Global warming is known to be wreaking havoc on the polar ice caps of the earth’s southernmost region and relentless efforts by multinational energy firms to tap the massive volumes of oil and gas under its frigid surface are also to blamed. But there’s another insidious, though no less real, source of danger: humans.
The continent has long been protected by multilateral agreements as a natural reserve where military activity is banned and scientific exploration is the major pursuit. But despite this, and its remoteness, rapidly rising human activity in the area is threatening its biodiversity, according to a study published in the peer-reviewed scientific journal PLOS.

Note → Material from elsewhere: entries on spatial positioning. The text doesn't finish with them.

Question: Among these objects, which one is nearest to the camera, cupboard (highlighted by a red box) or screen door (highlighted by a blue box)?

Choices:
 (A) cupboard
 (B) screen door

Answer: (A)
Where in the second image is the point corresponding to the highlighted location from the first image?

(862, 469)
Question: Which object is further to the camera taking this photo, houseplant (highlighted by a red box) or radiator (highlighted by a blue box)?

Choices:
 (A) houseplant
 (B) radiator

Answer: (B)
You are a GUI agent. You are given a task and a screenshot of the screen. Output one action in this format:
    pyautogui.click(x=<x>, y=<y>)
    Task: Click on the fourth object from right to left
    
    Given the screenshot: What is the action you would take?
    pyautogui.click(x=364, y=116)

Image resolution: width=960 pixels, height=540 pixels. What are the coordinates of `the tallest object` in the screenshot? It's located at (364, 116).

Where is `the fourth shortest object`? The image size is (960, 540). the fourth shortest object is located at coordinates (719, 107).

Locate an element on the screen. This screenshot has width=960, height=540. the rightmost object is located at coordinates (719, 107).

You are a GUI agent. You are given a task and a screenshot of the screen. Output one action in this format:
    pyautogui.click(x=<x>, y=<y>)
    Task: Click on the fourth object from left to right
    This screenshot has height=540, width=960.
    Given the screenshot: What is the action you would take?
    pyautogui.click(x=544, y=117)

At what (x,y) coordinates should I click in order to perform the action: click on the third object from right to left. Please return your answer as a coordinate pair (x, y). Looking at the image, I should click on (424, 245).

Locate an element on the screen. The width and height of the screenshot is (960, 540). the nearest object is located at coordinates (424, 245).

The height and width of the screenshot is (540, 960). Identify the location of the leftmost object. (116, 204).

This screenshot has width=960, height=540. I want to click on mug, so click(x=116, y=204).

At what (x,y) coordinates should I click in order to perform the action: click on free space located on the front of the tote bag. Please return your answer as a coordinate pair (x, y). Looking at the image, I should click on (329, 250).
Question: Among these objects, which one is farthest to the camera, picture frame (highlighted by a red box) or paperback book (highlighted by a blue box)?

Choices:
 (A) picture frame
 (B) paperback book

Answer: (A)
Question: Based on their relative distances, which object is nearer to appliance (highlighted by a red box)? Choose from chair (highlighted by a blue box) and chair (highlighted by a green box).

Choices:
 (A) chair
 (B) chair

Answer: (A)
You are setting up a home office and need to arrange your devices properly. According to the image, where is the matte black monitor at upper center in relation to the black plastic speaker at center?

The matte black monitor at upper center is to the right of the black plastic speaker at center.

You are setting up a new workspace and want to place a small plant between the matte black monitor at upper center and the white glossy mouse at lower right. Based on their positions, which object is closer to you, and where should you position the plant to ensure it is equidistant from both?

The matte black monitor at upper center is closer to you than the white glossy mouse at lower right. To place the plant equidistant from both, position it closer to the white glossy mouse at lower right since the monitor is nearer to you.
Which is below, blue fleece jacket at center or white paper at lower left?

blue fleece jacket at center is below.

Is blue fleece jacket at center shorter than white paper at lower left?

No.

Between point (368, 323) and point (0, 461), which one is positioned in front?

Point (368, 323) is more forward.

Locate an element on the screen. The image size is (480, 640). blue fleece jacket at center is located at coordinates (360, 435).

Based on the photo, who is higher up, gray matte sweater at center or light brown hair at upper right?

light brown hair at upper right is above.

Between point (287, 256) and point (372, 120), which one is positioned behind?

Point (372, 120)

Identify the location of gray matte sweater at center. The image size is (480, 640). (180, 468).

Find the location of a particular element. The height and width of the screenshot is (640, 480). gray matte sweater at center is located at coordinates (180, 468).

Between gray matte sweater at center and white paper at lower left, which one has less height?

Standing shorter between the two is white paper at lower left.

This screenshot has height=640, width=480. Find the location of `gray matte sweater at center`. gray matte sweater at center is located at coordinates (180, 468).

Tourism, for example, is booming in the region. The number of visitors has surged from only about 5,000 in 1990 to 40,000 annually at present. Research facilities and other infrastructure are also mushrooming in the area, further threatening its pristine environment.
According to the authors of the study, Antarctica is one of the planet’s least protected regions. Only 1.5 percent of its ice-free zone, which contains most of the continent’s native species, has been formally designated as protected areas. And these 55 protected areas are very close to sites of high human activity, and therefore threatened by the entry of species from outside the continent.
“By any measure, Antarctic biodiversity is poorly protected by reserves, and those reserves are threatened,” the study said.